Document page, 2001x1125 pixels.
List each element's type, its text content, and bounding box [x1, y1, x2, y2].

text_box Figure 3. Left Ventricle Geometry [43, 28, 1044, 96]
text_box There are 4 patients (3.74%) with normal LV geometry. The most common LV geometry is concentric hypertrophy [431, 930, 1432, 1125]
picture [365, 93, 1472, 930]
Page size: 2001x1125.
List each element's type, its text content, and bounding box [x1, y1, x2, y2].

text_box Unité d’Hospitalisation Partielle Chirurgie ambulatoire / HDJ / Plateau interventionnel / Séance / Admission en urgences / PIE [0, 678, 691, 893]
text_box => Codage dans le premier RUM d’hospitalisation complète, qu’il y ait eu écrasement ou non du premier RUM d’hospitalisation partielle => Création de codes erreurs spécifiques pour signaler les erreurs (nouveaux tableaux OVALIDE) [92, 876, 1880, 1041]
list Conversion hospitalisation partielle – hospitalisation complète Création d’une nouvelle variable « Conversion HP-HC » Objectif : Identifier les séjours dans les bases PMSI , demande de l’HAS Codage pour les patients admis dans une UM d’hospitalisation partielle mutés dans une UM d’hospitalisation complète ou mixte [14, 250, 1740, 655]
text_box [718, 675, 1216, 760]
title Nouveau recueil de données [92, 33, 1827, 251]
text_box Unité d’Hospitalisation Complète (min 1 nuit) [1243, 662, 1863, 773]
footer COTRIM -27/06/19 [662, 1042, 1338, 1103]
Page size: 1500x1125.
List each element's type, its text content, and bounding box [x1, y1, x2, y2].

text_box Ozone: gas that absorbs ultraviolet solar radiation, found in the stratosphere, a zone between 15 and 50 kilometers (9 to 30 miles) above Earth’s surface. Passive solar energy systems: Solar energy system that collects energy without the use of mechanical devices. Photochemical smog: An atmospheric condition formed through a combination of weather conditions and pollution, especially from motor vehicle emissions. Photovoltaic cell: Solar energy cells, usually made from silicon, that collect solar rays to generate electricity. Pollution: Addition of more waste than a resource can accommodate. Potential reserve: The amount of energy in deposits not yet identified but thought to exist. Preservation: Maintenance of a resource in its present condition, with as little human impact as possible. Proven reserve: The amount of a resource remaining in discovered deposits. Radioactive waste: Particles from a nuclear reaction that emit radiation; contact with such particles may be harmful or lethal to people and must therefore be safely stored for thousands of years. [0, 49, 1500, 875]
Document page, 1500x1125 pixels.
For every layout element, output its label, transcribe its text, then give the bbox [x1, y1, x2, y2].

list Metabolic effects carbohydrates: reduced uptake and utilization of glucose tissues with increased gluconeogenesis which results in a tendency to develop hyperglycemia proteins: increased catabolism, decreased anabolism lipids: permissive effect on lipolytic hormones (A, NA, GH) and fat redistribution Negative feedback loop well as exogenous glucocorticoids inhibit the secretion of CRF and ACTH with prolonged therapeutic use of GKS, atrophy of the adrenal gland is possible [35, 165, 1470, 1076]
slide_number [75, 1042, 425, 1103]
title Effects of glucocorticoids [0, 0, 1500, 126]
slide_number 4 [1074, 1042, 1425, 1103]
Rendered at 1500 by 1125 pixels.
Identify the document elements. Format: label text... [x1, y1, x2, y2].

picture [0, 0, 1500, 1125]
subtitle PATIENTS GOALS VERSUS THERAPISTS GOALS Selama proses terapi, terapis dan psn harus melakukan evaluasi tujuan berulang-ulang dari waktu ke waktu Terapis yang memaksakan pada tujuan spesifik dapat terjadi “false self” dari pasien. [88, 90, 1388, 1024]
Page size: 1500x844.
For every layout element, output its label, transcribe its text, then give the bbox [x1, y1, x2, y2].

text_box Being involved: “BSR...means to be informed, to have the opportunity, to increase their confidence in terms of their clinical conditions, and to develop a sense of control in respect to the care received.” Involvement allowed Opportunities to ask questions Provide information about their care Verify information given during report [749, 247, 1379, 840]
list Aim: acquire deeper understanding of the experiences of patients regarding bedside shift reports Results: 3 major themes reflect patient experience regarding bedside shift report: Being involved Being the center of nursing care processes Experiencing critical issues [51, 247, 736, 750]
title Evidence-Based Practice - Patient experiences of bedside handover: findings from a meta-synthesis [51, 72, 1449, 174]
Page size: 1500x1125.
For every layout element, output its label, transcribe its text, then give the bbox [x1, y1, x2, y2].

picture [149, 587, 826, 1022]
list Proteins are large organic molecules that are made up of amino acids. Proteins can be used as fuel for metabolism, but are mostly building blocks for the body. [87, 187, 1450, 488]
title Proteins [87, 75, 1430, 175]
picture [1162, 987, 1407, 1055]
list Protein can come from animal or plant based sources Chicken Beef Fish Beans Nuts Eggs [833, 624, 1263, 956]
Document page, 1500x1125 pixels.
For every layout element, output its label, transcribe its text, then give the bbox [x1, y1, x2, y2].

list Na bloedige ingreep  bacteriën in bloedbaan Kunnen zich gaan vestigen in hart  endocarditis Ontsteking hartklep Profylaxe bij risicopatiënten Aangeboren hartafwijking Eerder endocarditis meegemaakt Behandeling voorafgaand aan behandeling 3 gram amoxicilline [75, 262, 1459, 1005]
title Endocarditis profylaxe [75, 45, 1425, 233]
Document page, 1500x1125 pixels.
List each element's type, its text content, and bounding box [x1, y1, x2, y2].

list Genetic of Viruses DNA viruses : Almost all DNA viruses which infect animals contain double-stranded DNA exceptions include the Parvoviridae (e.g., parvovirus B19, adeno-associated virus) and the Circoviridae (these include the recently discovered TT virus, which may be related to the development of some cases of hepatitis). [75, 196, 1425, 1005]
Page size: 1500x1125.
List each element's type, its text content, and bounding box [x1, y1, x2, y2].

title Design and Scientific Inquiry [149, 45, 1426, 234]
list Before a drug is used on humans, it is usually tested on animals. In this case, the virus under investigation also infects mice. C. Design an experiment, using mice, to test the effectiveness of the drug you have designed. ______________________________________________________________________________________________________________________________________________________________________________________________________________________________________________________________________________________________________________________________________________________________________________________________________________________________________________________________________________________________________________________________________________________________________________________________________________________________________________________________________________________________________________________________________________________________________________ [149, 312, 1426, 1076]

######

All of the material is to be copied word for word.

Document page, 2001x1125 pixels.
List each element's type, its text content, and bounding box [x1, y1, x2, y2].

text_box Figure 3. Left Ventricle Geometry [43, 28, 1044, 96]
text_box There are 4 patients (3.74%) with normal LV geometry. The most common LV geometry is concentric hypertrophy [431, 930, 1432, 1125]
picture [365, 93, 1472, 930]
Page size: 2001x1125.
List each element's type, its text content, and bounding box [x1, y1, x2, y2].

text_box Unité d’Hospitalisation Partielle Chirurgie ambulatoire / HDJ / Plateau interventionnel / Séance / Admission en urgences / PIE [0, 678, 691, 893]
text_box => Codage dans le premier RUM d’hospitalisation complète, qu’il y ait eu écrasement ou non du premier RUM d’hospitalisation partielle => Création de codes erreurs spécifiques pour signaler les erreurs (nouveaux tableaux OVALIDE) [92, 876, 1880, 1041]
list Conversion hospitalisation partielle – hospitalisation complète Création d’une nouvelle variable « Conversion HP-HC » Objectif : Identifier les séjours dans les bases PMSI , demande de l’HAS Codage pour les patients admis dans une UM d’hospitalisation partielle mutés dans une UM d’hospitalisation complète ou mixte [14, 250, 1740, 655]
text_box [718, 675, 1216, 760]
title Nouveau recueil de données [92, 33, 1827, 251]
text_box Unité d’Hospitalisation Complète (min 1 nuit) [1243, 662, 1863, 773]
footer COTRIM -27/06/19 [662, 1042, 1338, 1103]
Page size: 1500x1125.
List each element's type, its text content, and bounding box [x1, y1, x2, y2].

text_box Ozone: gas that absorbs ultraviolet solar radiation, found in the stratosphere, a zone between 15 and 50 kilometers (9 to 30 miles) above Earth’s surface. Passive solar energy systems: Solar energy system that collects energy without the use of mechanical devices. Photochemical smog: An atmospheric condition formed through a combination of weather conditions and pollution, especially from motor vehicle emissions. Photovoltaic cell: Solar energy cells, usually made from silicon, that collect solar rays to generate electricity. Pollution: Addition of more waste than a resource can accommodate. Potential reserve: The amount of energy in deposits not yet identified but thought to exist. Preservation: Maintenance of a resource in its present condition, with as little human impact as possible. Proven reserve: The amount of a resource remaining in discovered deposits. Radioactive waste: Particles from a nuclear reaction that emit radiation; contact with such particles may be harmful or lethal to people and must therefore be safely stored for thousands of years. [0, 49, 1500, 875]
Document page, 1500x1125 pixels.
For every layout element, output its label, transcribe its text, then give the bbox [x1, y1, x2, y2].

list Metabolic effects carbohydrates: reduced uptake and utilization of glucose tissues with increased gluconeogenesis which results in a tendency to develop hyperglycemia proteins: increased catabolism, decreased anabolism lipids: permissive effect on lipolytic hormones (A, NA, GH) and fat redistribution Negative feedback loop well as exogenous glucocorticoids inhibit the secretion of CRF and ACTH with prolonged therapeutic use of GKS, atrophy of the adrenal gland is possible [35, 165, 1470, 1076]
slide_number [75, 1042, 425, 1103]
title Effects of glucocorticoids [0, 0, 1500, 126]
slide_number 4 [1074, 1042, 1425, 1103]
Rendered at 1500 by 1125 pixels.
Identify the document elements. Format: label text... [x1, y1, x2, y2].

picture [0, 0, 1500, 1125]
subtitle PATIENTS GOALS VERSUS THERAPISTS GOALS Selama proses terapi, terapis dan psn harus melakukan evaluasi tujuan berulang-ulang dari waktu ke waktu Terapis yang memaksakan pada tujuan spesifik dapat terjadi “false self” dari pasien. [88, 90, 1388, 1024]
Page size: 1500x844.
For every layout element, output its label, transcribe its text, then give the bbox [x1, y1, x2, y2].

text_box Being involved: “BSR...means to be informed, to have the opportunity, to increase their confidence in terms of their clinical conditions, and to develop a sense of control in respect to the care received.” Involvement allowed Opportunities to ask questions Provide information about their care Verify information given during report [749, 247, 1379, 840]
list Aim: acquire deeper understanding of the experiences of patients regarding bedside shift reports Results: 3 major themes reflect patient experience regarding bedside shift report: Being involved Being the center of nursing care processes Experiencing critical issues [51, 247, 736, 750]
title Evidence-Based Practice - Patient experiences of bedside handover: findings from a meta-synthesis [51, 72, 1449, 174]
Page size: 1500x1125.
For every layout element, output its label, transcribe its text, then give the bbox [x1, y1, x2, y2].

picture [149, 587, 826, 1022]
list Proteins are large organic molecules that are made up of amino acids. Proteins can be used as fuel for metabolism, but are mostly building blocks for the body. [87, 187, 1450, 488]
title Proteins [87, 75, 1430, 175]
picture [1162, 987, 1407, 1055]
list Protein can come from animal or plant based sources Chicken Beef Fish Beans Nuts Eggs [833, 624, 1263, 956]
Document page, 1500x1125 pixels.
For every layout element, output its label, transcribe its text, then give the bbox [x1, y1, x2, y2].

list Na bloedige ingreep  bacteriën in bloedbaan Kunnen zich gaan vestigen in hart  endocarditis Ontsteking hartklep Profylaxe bij risicopatiënten Aangeboren hartafwijking Eerder endocarditis meegemaakt Behandeling voorafgaand aan behandeling 3 gram amoxicilline [75, 262, 1459, 1005]
title Endocarditis profylaxe [75, 45, 1425, 233]
Document page, 1500x1125 pixels.
List each element's type, its text content, and bounding box [x1, y1, x2, y2].

list Genetic of Viruses DNA viruses : Almost all DNA viruses which infect animals contain double-stranded DNA exceptions include the Parvoviridae (e.g., parvovirus B19, adeno-associated virus) and the Circoviridae (these include the recently discovered TT virus, which may be related to the development of some cases of hepatitis). [75, 196, 1425, 1005]
Page size: 1500x1125.
List each element's type, its text content, and bounding box [x1, y1, x2, y2].

title Design and Scientific Inquiry [149, 45, 1426, 234]
list Before a drug is used on humans, it is usually tested on animals. In this case, the virus under investigation also infects mice. C. Design an experiment, using mice, to test the effectiveness of the drug you have designed. ______________________________________________________________________________________________________________________________________________________________________________________________________________________________________________________________________________________________________________________________________________________________________________________________________________________________________________________________________________________________________________________________________________________________________________________________________________________________________________________________________________________________________________________________________________________________________________ [149, 312, 1426, 1076]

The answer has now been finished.